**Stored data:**
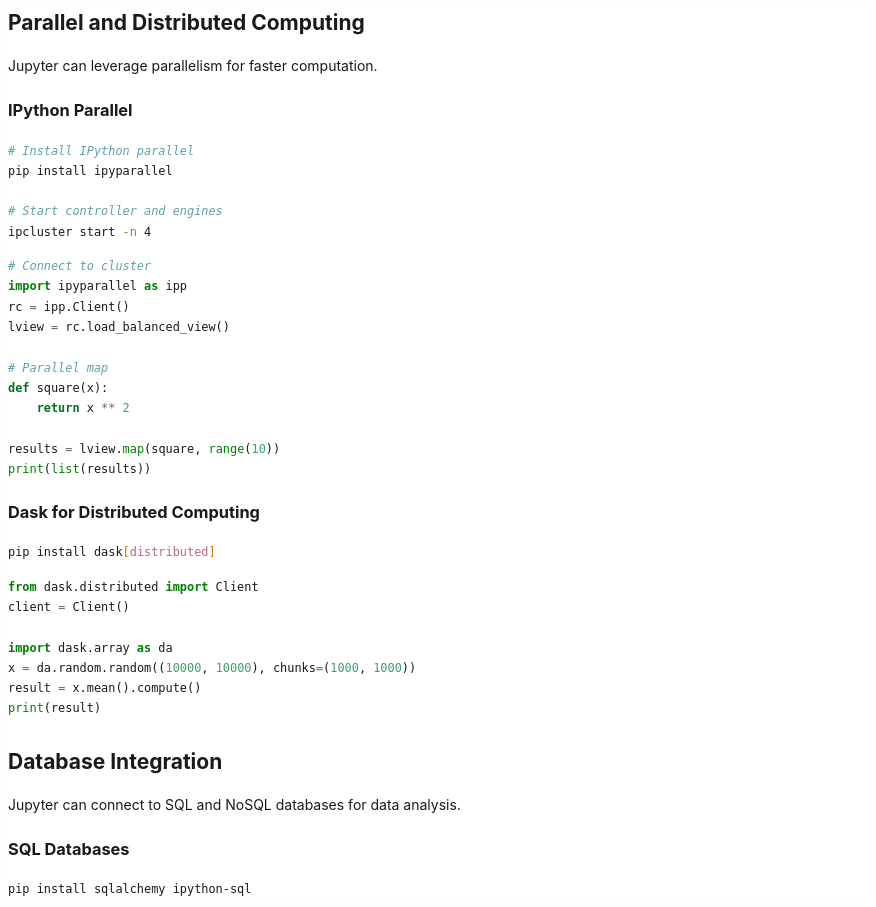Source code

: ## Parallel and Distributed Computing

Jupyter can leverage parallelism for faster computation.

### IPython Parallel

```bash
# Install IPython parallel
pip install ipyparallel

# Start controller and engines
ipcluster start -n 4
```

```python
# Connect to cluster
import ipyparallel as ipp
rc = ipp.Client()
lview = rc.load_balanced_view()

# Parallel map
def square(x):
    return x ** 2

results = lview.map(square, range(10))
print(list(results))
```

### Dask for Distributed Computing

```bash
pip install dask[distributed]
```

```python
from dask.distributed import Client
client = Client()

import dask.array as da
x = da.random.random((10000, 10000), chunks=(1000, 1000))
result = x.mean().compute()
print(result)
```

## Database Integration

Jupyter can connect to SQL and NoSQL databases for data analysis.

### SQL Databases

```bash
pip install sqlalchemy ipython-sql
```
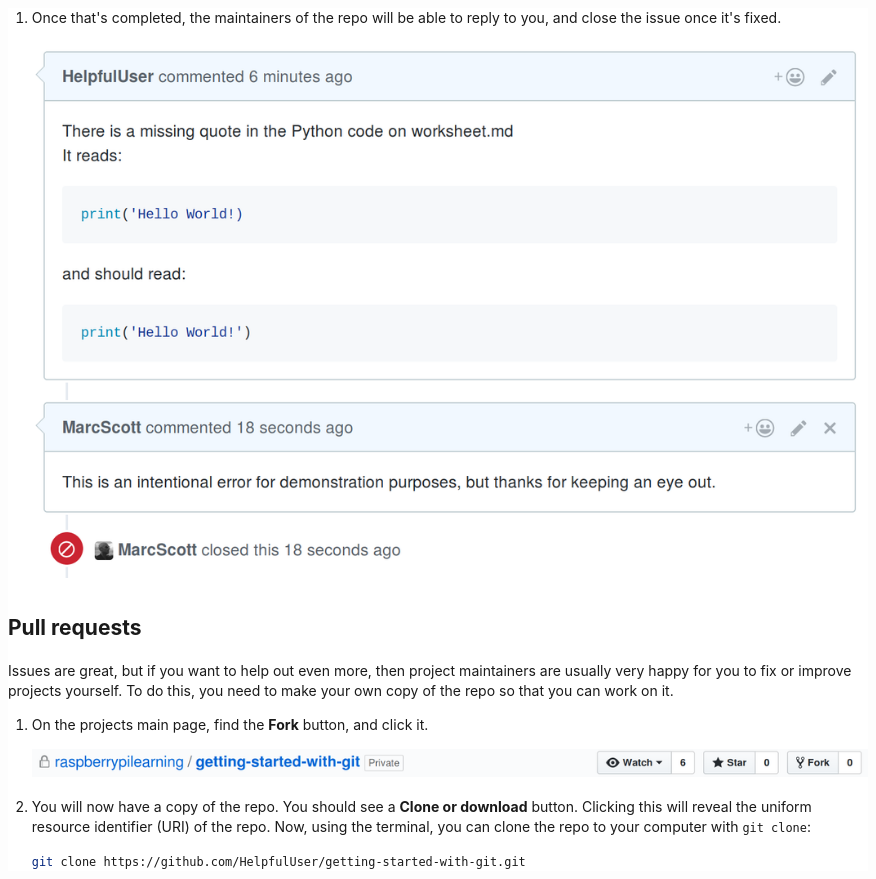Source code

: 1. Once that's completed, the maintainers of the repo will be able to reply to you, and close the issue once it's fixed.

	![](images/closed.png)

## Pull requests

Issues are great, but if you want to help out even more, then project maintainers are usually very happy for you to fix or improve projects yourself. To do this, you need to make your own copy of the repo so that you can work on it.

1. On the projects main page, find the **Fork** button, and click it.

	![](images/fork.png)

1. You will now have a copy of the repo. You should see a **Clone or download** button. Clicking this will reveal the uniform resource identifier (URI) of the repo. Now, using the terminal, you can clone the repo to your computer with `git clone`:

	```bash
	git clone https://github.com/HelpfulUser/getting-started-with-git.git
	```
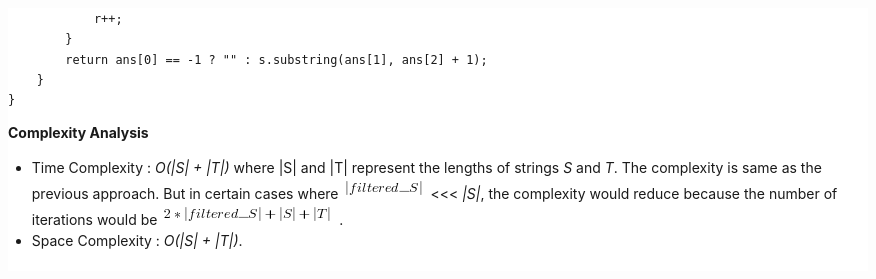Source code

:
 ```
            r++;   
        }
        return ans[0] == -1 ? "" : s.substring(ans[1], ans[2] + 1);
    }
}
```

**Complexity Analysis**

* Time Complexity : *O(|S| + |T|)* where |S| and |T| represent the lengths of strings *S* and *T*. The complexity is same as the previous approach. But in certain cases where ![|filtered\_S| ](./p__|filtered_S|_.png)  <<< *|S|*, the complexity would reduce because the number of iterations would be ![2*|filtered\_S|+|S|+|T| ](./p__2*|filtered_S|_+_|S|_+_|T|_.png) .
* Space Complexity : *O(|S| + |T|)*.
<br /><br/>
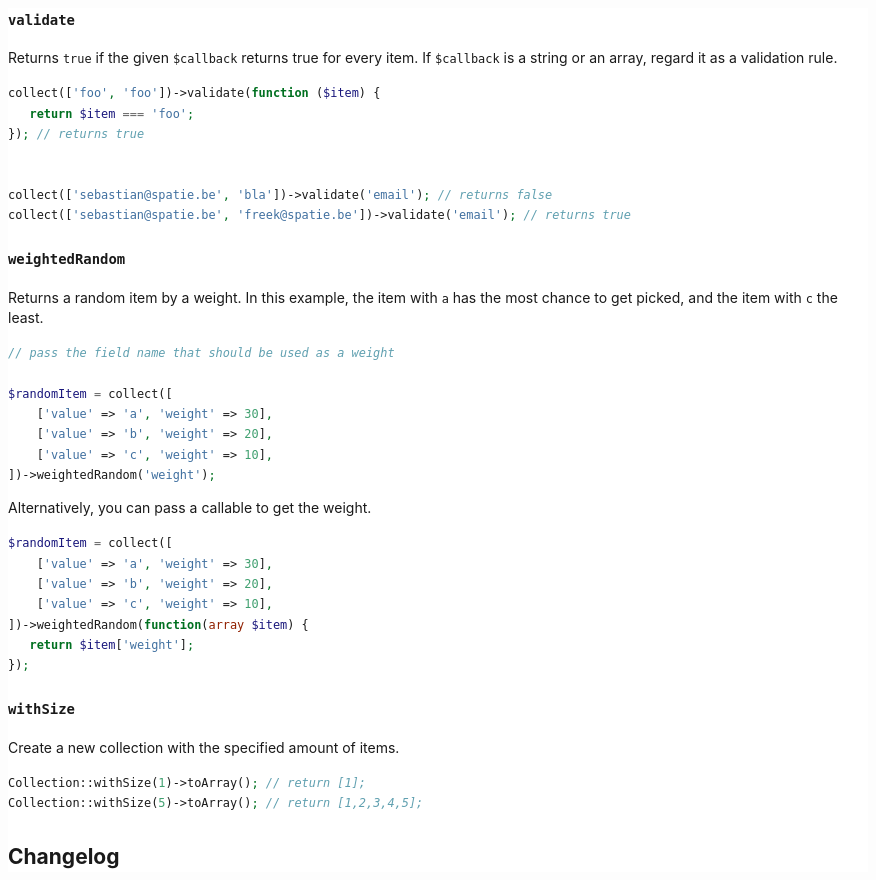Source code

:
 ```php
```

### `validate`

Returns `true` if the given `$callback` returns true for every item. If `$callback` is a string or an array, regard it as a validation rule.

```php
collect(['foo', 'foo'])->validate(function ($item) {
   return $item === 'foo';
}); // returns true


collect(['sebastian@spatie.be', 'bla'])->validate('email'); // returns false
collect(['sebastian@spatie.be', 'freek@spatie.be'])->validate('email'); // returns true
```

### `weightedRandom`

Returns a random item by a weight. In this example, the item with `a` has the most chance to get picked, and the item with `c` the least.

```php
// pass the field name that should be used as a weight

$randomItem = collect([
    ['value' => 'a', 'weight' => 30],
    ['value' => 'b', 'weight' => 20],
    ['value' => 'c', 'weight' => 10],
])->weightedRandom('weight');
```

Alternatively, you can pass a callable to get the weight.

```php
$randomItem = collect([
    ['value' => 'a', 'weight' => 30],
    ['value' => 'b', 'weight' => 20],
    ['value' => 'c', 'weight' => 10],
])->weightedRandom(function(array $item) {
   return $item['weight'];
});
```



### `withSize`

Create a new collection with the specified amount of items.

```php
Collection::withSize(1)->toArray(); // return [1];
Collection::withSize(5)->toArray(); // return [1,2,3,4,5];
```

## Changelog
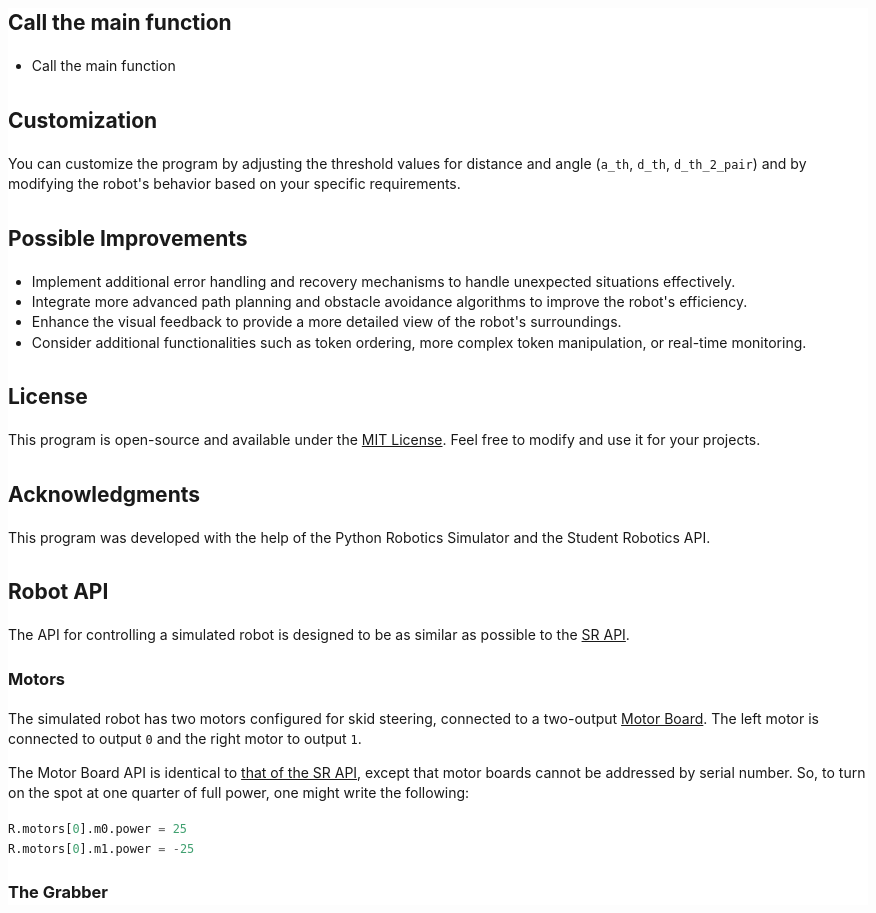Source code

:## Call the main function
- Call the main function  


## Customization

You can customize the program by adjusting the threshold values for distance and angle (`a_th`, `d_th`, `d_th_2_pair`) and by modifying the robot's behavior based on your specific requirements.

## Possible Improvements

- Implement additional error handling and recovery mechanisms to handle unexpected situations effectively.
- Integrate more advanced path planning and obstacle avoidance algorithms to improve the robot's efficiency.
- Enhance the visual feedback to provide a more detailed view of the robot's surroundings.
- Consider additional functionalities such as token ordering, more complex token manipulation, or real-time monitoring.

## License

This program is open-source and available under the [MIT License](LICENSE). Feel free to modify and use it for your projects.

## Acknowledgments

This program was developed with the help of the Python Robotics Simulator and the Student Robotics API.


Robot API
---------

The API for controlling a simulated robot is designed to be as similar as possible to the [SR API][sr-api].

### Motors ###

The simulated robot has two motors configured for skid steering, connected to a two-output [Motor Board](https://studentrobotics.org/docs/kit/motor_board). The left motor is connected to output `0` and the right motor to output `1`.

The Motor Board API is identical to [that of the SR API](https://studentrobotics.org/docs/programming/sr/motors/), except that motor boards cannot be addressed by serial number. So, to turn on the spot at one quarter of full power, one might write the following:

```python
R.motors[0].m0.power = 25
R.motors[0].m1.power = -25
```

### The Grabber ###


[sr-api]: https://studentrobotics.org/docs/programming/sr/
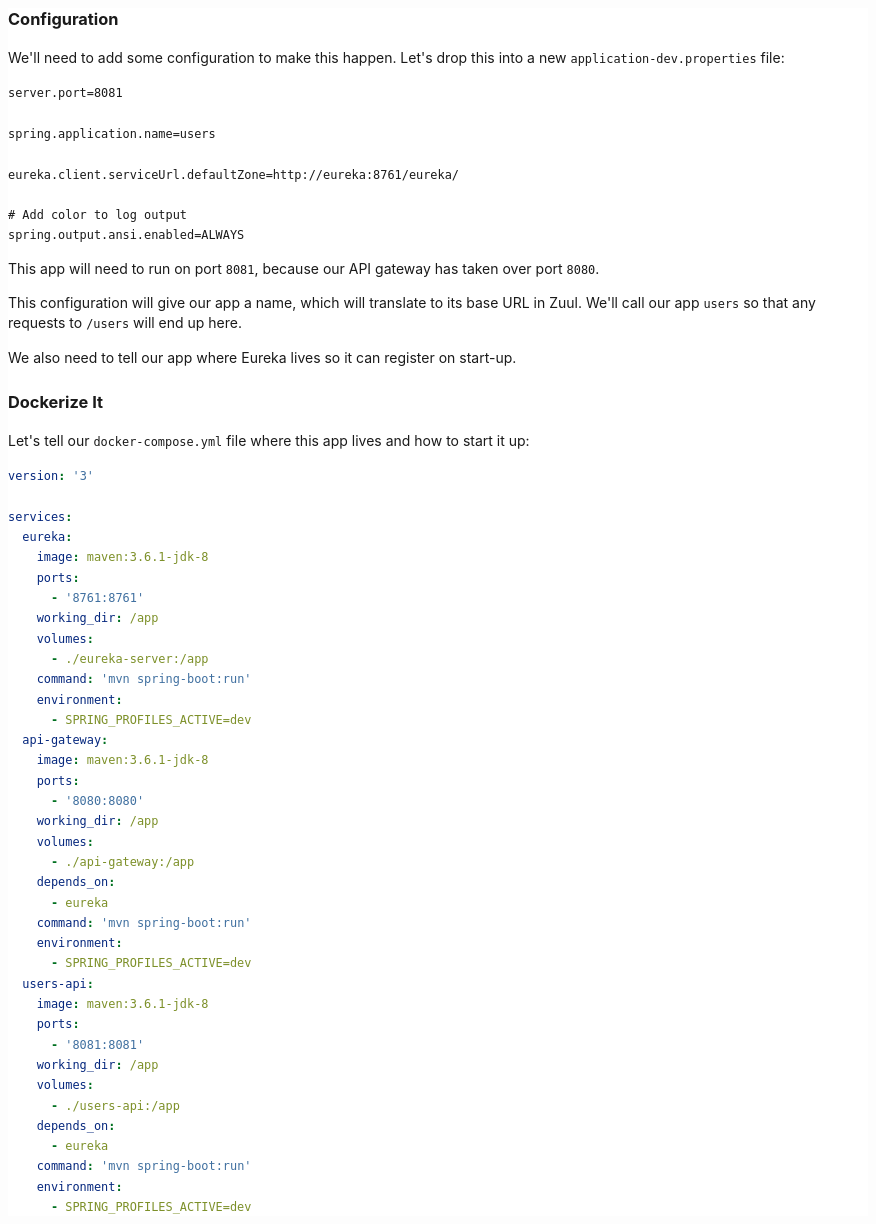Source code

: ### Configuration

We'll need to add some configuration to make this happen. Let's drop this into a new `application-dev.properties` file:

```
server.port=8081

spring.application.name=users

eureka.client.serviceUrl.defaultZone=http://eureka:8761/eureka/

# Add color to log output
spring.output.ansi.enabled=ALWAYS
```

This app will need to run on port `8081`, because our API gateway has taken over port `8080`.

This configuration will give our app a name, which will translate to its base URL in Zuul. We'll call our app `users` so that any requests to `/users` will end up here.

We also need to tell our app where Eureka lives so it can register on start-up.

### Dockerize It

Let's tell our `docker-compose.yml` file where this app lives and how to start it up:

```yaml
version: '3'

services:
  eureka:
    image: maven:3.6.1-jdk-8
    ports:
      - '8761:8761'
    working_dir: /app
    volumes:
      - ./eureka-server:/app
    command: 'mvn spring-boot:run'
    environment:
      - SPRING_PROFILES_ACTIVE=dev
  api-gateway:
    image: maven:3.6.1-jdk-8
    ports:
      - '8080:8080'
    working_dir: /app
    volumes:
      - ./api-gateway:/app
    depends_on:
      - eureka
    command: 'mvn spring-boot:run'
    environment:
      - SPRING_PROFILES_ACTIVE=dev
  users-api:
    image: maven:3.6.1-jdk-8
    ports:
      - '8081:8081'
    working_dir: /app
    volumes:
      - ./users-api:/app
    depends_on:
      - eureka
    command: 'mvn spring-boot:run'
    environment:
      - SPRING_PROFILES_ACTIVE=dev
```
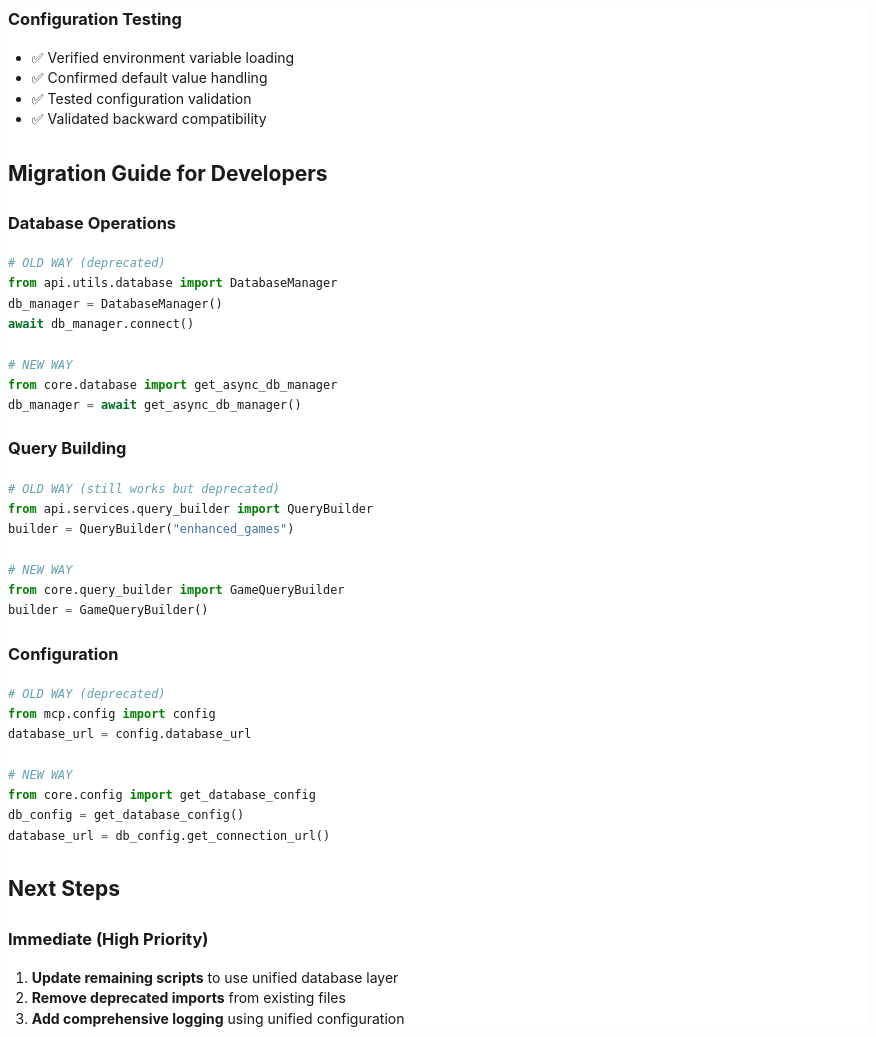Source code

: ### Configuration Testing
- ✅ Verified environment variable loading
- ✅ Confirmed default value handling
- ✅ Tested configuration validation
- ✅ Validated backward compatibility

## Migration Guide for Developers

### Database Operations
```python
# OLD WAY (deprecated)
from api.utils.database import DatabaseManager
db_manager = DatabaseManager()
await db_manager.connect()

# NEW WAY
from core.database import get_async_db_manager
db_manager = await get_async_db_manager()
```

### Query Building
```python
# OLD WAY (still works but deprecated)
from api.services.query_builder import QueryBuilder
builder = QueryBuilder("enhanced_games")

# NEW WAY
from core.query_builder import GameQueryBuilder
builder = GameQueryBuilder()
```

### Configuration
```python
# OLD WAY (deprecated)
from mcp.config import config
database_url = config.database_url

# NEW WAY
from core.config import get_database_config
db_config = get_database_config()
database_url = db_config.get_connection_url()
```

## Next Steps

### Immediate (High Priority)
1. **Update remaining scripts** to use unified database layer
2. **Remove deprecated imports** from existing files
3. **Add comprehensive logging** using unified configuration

**WHAT IS REQUIRED:** How many lines of the records contain the string "Jupyter"? Respond with the number alone.

**YOUR SOLUTION:** 2